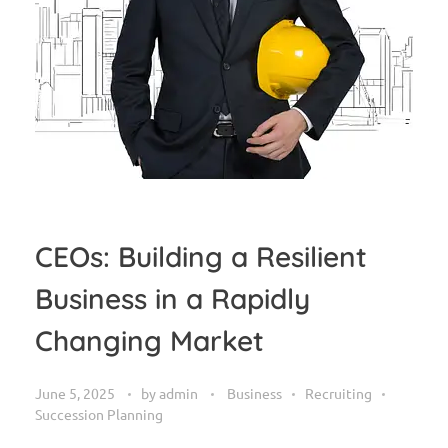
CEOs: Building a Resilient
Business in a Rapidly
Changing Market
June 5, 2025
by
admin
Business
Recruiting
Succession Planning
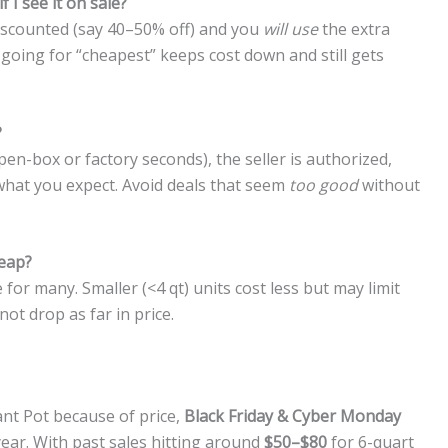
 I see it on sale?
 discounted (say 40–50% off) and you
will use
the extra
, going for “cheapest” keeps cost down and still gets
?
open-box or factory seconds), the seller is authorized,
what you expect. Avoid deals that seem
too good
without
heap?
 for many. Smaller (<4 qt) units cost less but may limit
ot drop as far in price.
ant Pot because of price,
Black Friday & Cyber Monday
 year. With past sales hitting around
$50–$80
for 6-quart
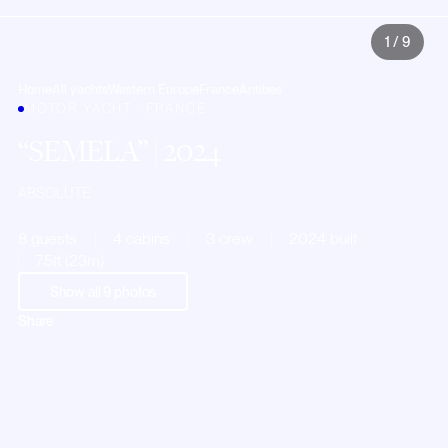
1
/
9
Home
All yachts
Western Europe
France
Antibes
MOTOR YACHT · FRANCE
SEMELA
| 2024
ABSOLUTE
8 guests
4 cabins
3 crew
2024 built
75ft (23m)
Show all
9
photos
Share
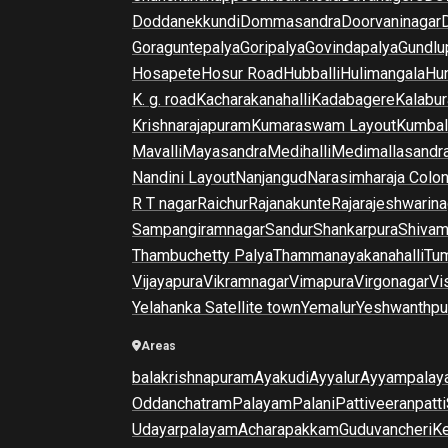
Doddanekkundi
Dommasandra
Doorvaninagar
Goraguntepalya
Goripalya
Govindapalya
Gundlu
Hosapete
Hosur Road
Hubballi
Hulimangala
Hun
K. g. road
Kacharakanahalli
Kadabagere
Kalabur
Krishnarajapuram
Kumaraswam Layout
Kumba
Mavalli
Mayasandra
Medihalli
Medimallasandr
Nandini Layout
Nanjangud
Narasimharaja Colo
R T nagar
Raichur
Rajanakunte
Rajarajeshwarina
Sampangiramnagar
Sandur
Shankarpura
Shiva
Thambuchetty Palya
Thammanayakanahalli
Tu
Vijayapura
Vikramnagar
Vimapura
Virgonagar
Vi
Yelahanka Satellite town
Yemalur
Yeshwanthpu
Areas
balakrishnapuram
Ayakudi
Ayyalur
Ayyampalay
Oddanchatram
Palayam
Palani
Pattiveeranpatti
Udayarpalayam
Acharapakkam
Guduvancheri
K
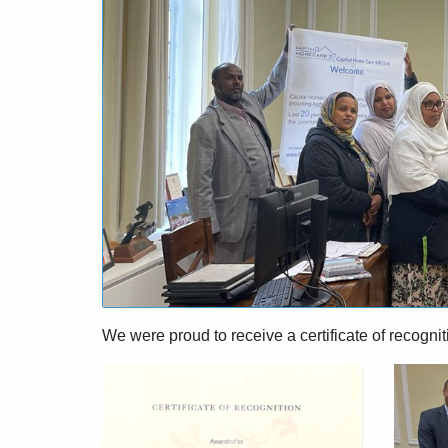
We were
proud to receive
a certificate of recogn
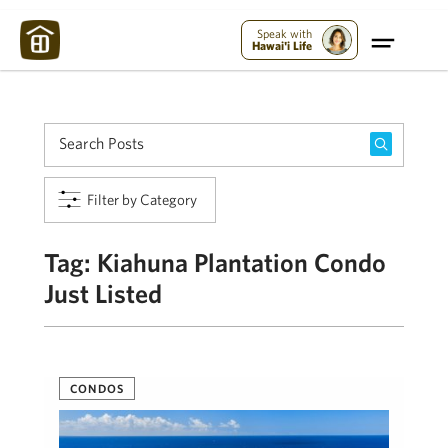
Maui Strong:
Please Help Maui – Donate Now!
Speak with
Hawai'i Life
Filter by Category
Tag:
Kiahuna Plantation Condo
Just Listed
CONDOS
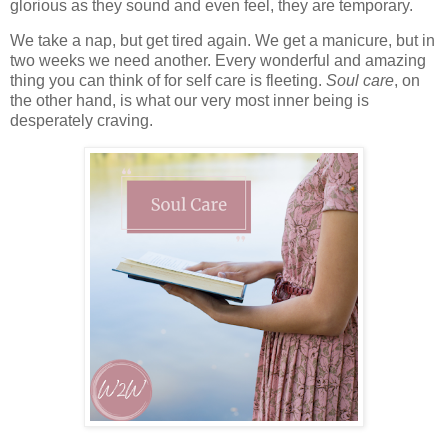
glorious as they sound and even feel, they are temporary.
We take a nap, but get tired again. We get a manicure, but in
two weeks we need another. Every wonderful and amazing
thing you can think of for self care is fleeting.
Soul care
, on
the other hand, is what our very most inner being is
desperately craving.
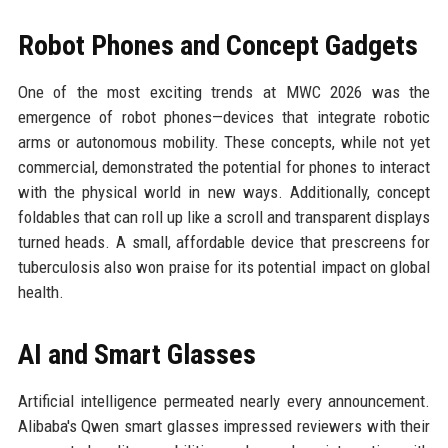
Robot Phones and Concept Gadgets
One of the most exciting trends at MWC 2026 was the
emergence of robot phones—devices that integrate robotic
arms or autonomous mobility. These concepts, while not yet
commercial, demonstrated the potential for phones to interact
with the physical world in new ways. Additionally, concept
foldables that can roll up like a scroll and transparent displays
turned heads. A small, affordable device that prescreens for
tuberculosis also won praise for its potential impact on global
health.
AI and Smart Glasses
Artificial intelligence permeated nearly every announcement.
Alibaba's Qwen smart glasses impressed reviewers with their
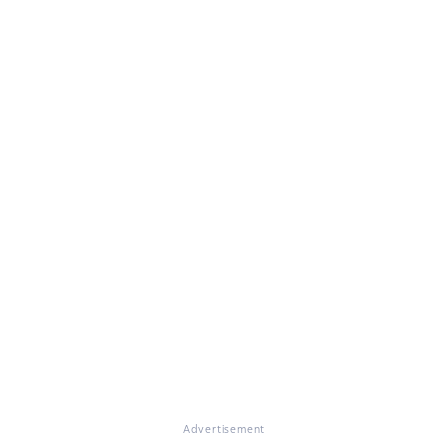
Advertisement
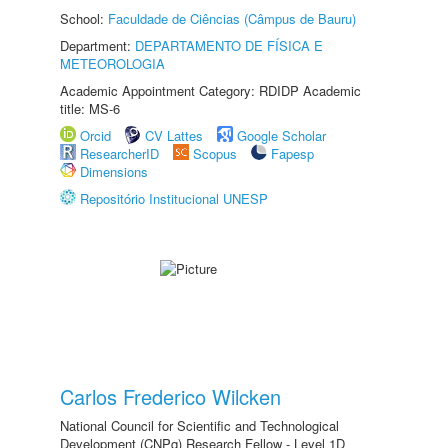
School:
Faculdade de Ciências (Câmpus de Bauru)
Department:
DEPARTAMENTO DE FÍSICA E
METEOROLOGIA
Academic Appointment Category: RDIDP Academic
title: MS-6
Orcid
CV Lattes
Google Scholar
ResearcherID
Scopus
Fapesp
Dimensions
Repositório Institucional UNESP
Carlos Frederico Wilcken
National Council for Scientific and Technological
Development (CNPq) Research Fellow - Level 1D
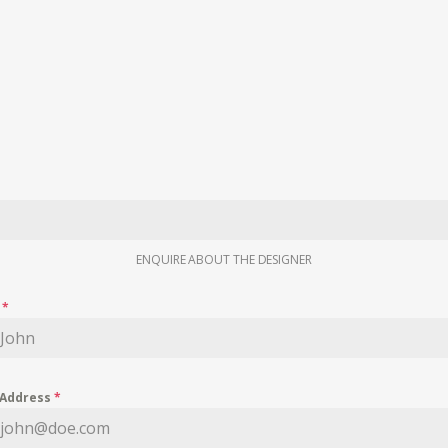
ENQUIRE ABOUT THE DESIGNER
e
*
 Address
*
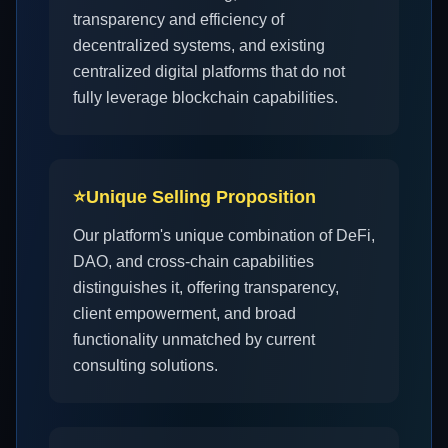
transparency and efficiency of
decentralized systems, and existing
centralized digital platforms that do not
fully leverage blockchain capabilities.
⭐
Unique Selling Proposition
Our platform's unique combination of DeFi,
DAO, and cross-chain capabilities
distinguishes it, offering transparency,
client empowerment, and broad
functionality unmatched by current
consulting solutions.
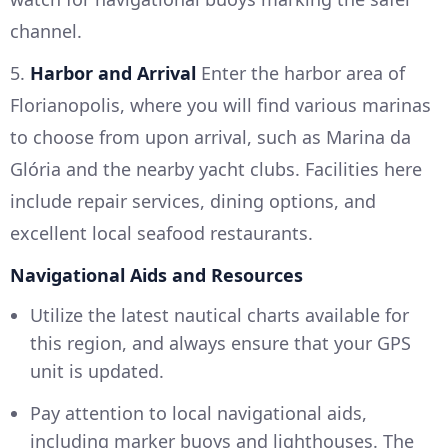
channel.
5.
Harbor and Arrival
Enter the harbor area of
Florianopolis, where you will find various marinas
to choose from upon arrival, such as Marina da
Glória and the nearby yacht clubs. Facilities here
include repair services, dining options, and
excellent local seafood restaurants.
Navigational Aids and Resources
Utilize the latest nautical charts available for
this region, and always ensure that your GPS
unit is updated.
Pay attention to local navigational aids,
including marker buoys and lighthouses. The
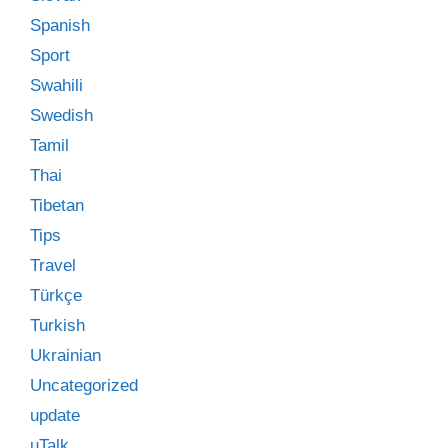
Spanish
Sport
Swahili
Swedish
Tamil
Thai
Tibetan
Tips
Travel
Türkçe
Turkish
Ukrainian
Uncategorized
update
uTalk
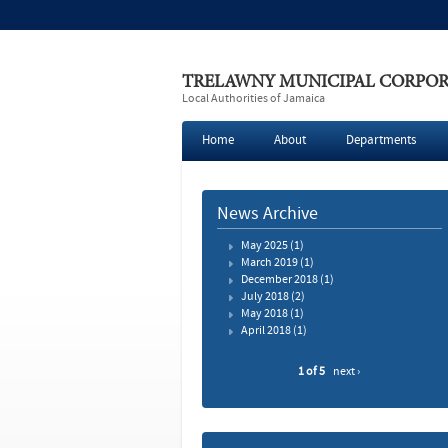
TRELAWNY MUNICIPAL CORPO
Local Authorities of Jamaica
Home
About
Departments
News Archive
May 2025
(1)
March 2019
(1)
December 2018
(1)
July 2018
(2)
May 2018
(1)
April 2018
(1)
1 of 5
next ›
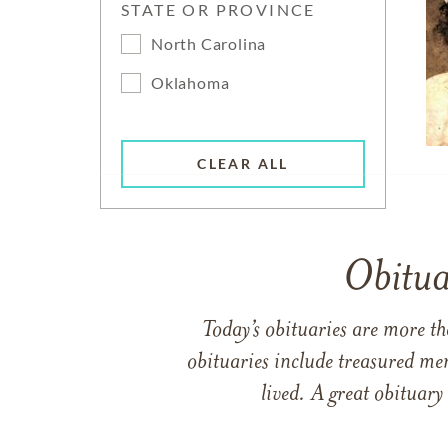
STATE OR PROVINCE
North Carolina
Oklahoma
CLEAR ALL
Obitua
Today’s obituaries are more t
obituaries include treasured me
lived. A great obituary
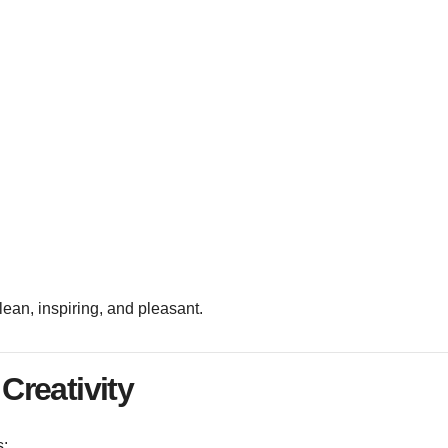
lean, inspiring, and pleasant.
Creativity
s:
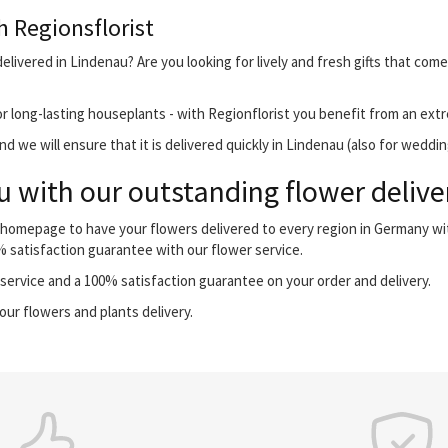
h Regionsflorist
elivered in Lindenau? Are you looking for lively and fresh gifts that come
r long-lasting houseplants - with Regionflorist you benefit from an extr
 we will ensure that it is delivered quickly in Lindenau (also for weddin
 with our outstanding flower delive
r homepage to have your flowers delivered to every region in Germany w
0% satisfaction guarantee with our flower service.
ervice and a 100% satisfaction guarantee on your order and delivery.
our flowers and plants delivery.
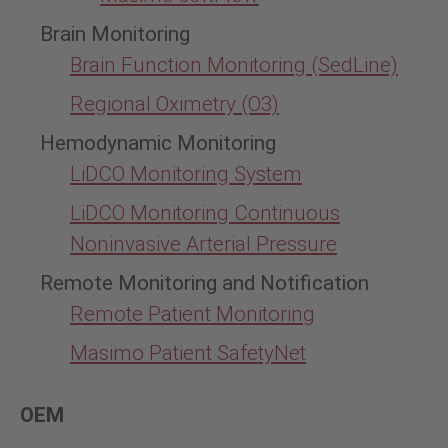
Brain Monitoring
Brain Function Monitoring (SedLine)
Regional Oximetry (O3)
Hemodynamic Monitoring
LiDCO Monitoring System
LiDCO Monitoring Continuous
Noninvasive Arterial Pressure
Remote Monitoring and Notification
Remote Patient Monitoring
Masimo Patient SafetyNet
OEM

__Aim of the task__. Copy out the lines from the items above without changing a word, starting at the line that has "glorious as they" and stopping after the line that has "the other hand, is".

__Your response__.
glorious as they sound and even feel, they are temporary.
We take a nap, but get tired again. We get a manicure, but in
two weeks we need another. Every wonderful and amazing
thing you can think of for self care is fleeting.
Soul care
, on
the other hand, is what our very most inner being is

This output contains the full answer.